§ Try it:
Identify and pull out each line of the entries in which "space" occurs.

§ Exercise input:

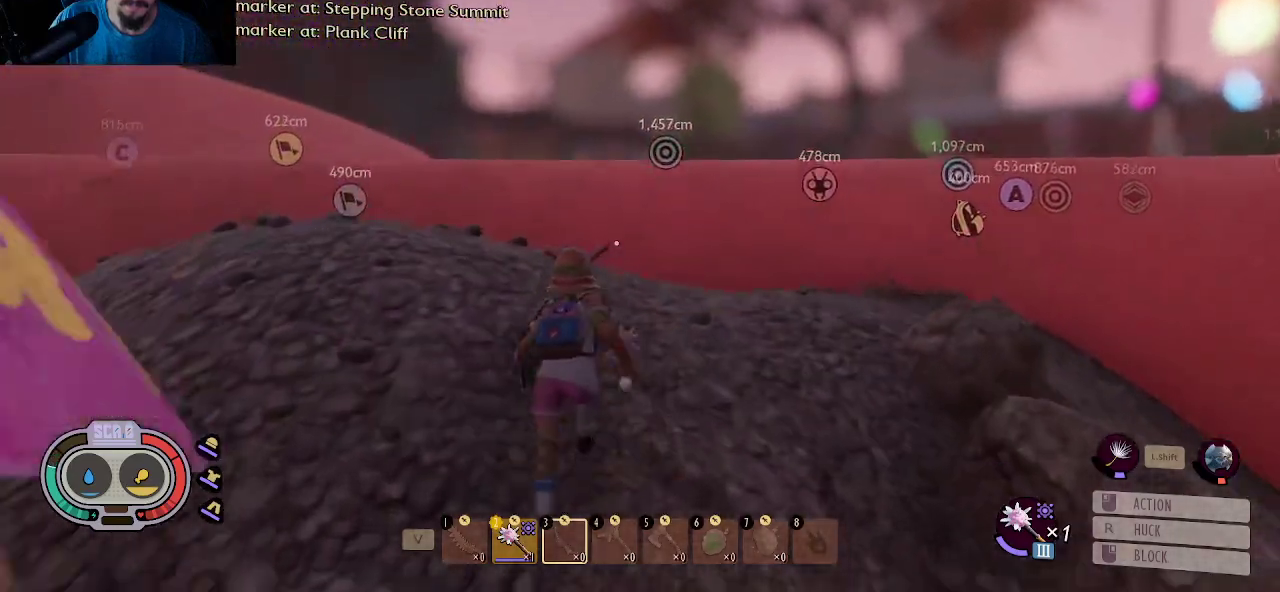
{"keys": ["shift", "w"], "mouse": [], "mouse_move": "still", "events": []}
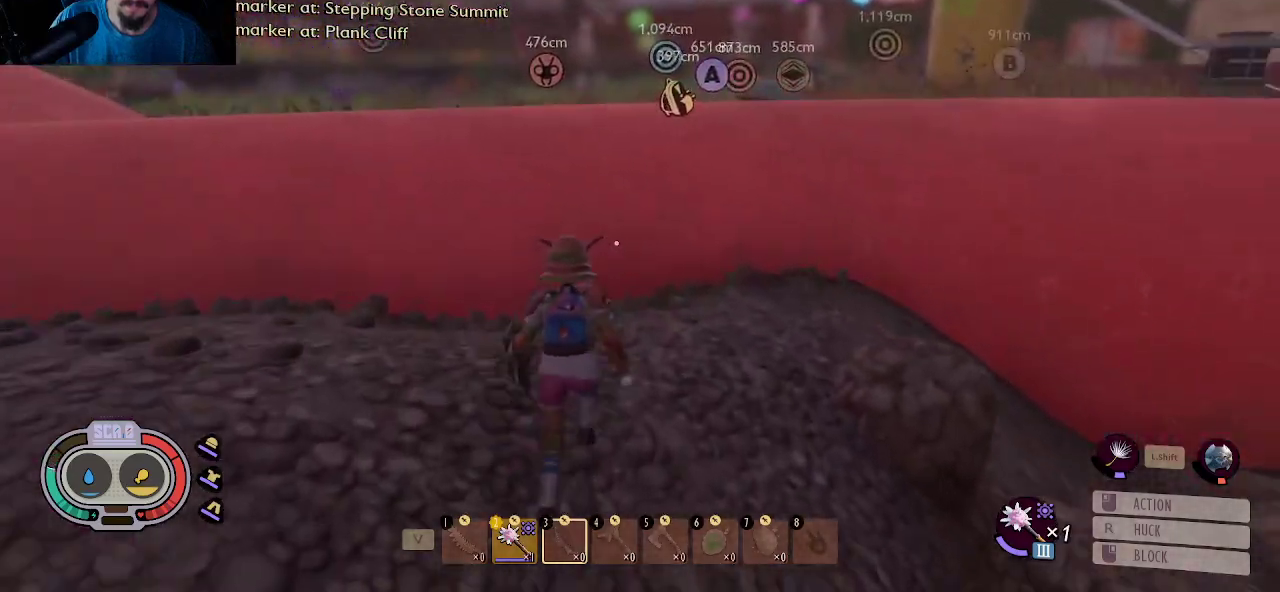
{"keys": ["shift", "space", "w"], "mouse": [], "mouse_move": "still", "events": [[334, "space", "down"]]}
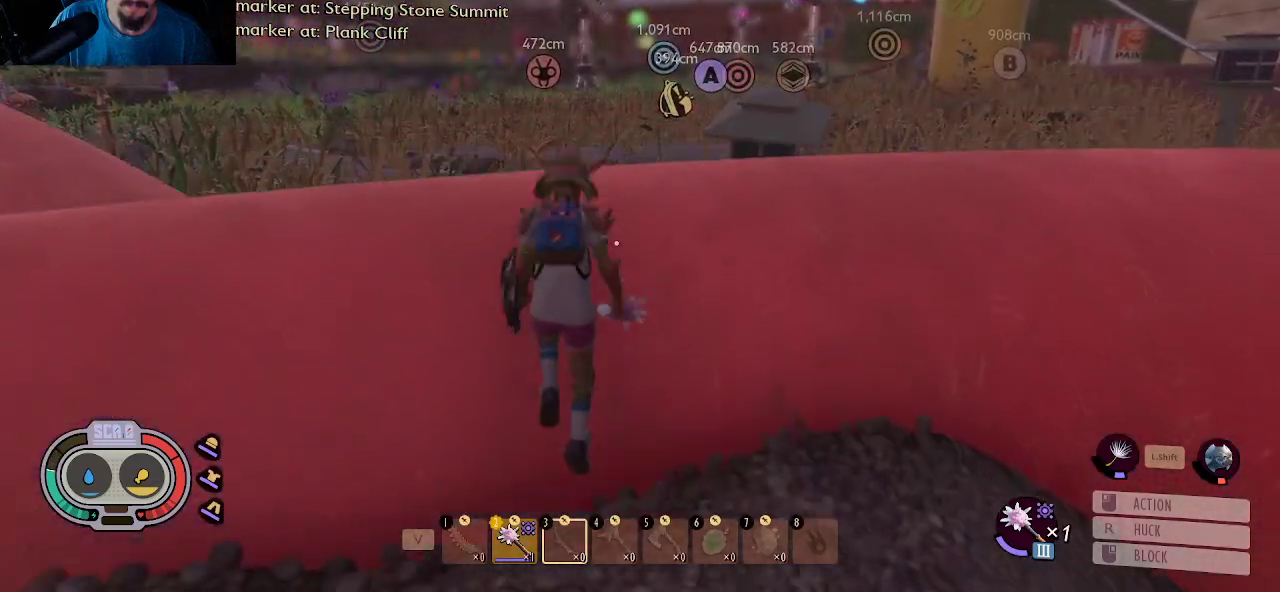
{"keys": ["shift", "w"], "mouse": [], "mouse_move": "still", "events": [[300, "space", "up"]]}
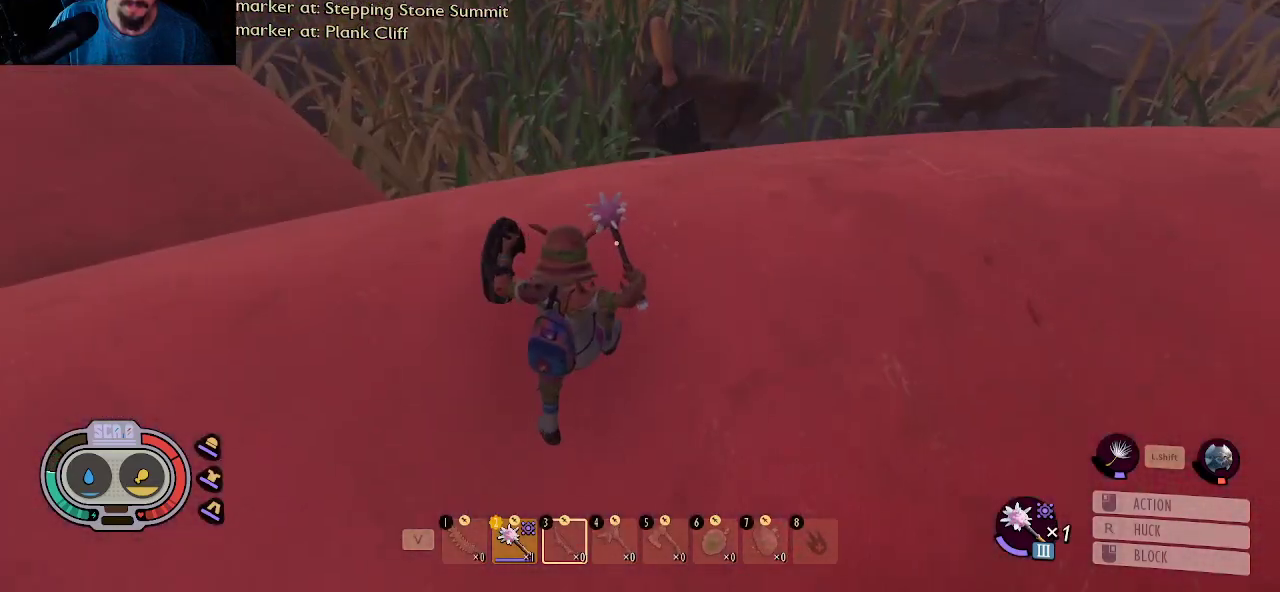
{"keys": ["shift", "w"], "mouse": [], "mouse_move": "still", "events": []}
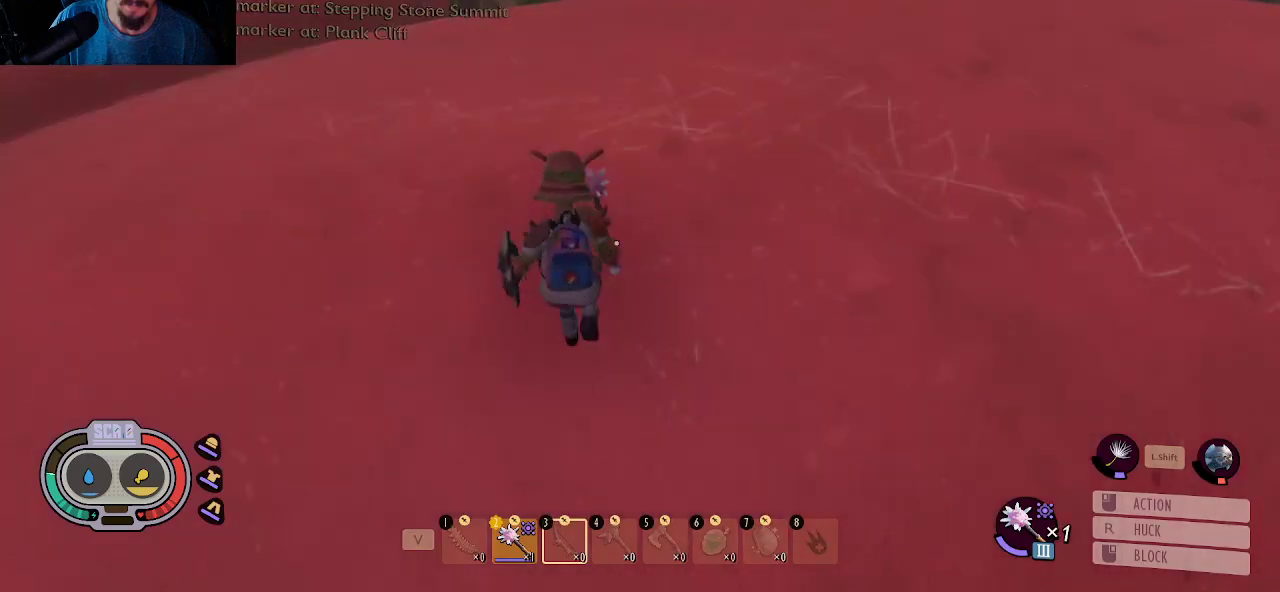
{"keys": ["shift", "w"], "mouse": [], "mouse_move": "still", "events": []}
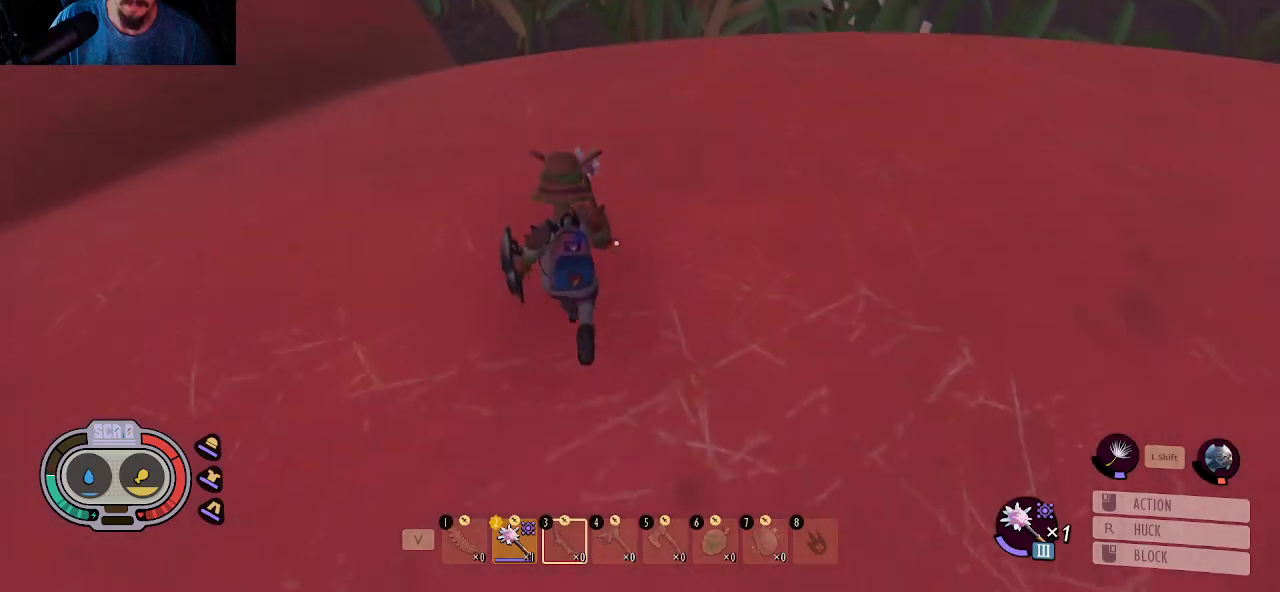
{"keys": ["shift", "w"], "mouse": [], "mouse_move": "left", "events": []}
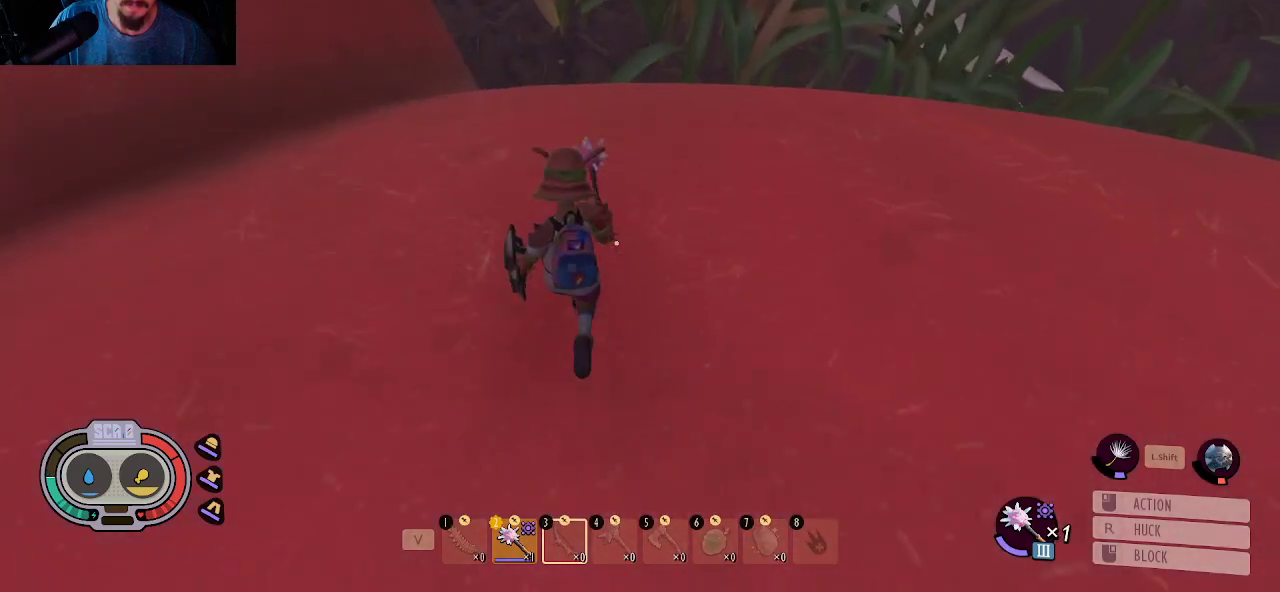
{"keys": ["shift", "w"], "mouse": [], "mouse_move": "left", "events": []}
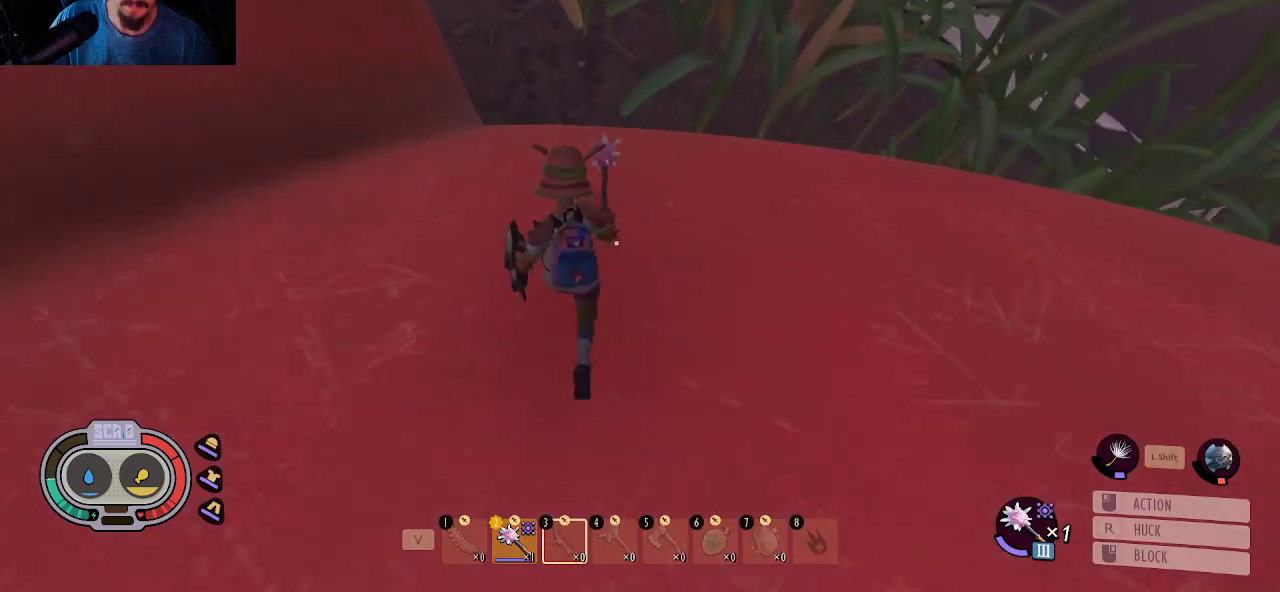
{"keys": ["shift", "space", "w"], "mouse": [], "mouse_move": "still", "events": [[234, "space", "down"]]}
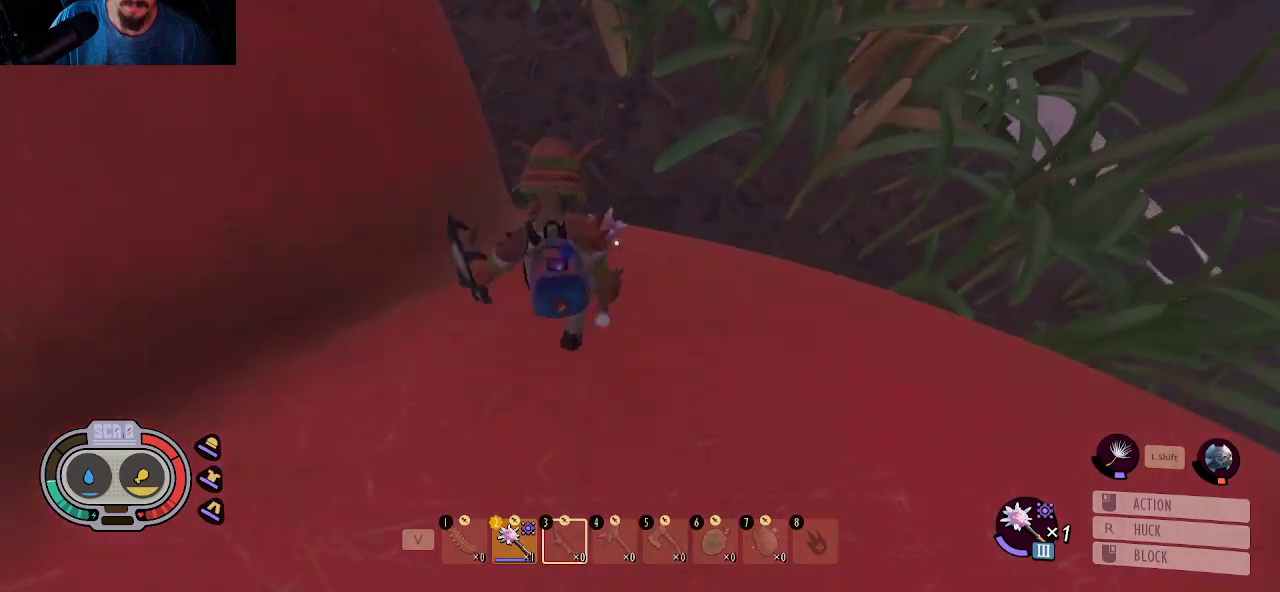
{"keys": ["w"], "mouse": [], "mouse_move": "up-right", "events": [[17, "space", "up"], [67, "w", "up"], [100, "shift", "up"], [484, "w", "down"]]}
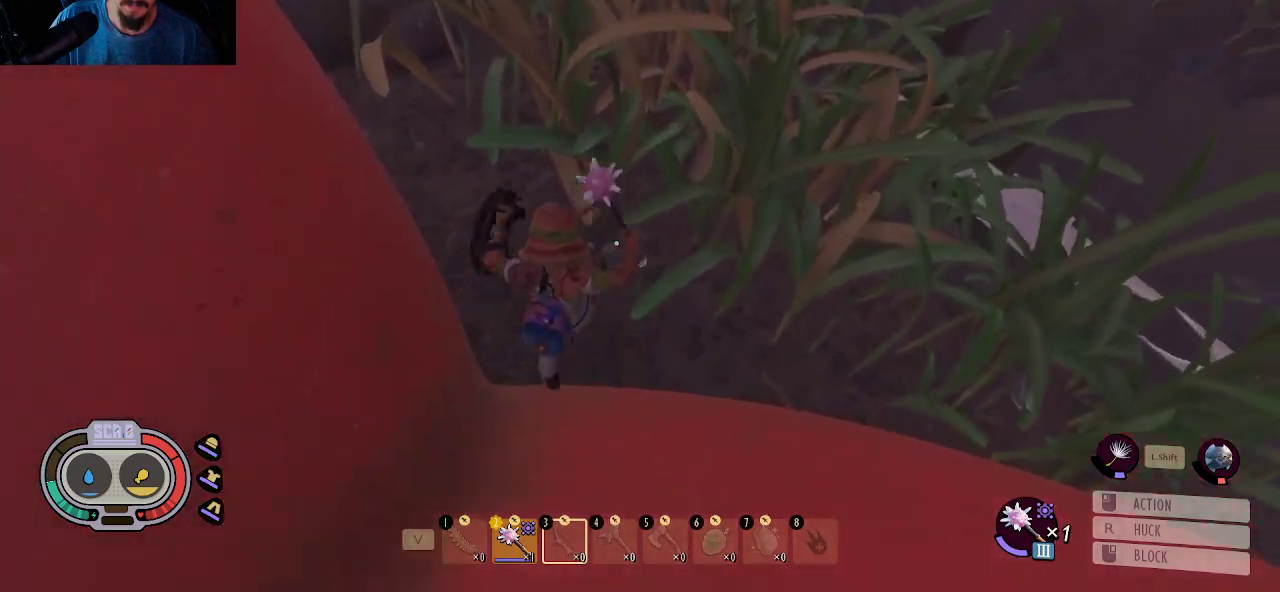
{"keys": ["w"], "mouse": [], "mouse_move": "still", "events": []}
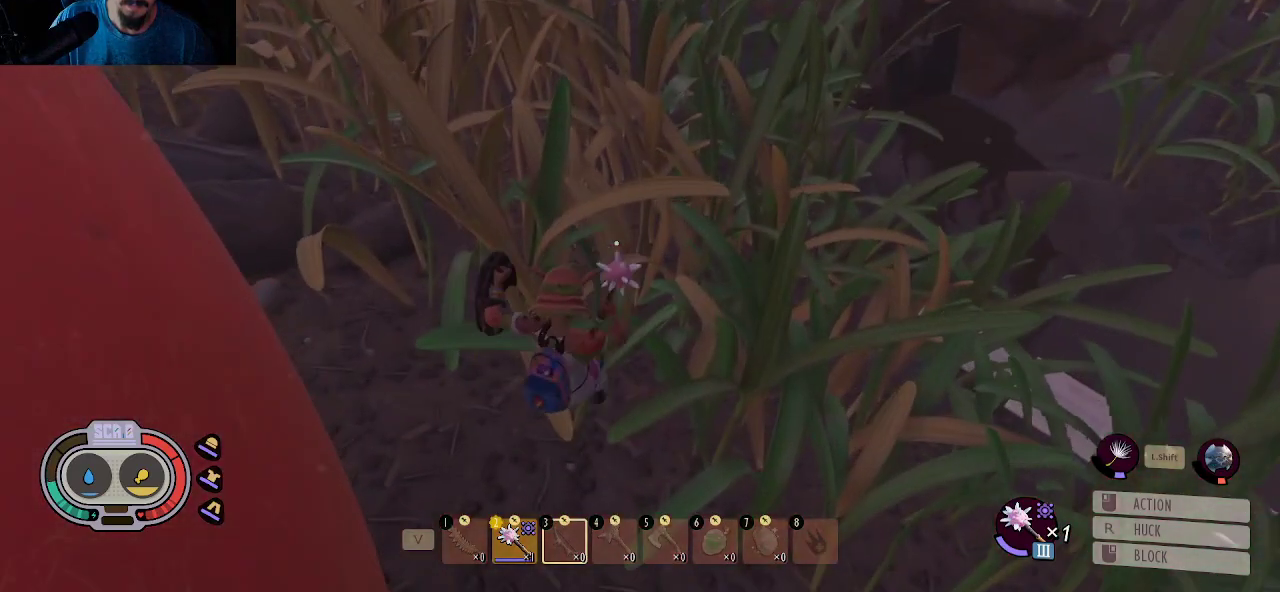
{"keys": [], "mouse": [], "mouse_move": "still", "events": [[467, "w", "up"]]}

§ Solution to the problem:
{"keys": ["shift", "space", "w"], "mouse": [], "mouse_move": "still", "events": [[334, "space", "down"]]}
{"keys": ["shift", "w"], "mouse": [], "mouse_move": "still", "events": [[300, "space", "up"]]}
{"keys": ["shift", "space", "w"], "mouse": [], "mouse_move": "still", "events": [[234, "space", "down"]]}
{"keys": ["w"], "mouse": [], "mouse_move": "up-right", "events": [[17, "space", "up"], [67, "w", "up"], [100, "shift", "up"], [484, "w", "down"]]}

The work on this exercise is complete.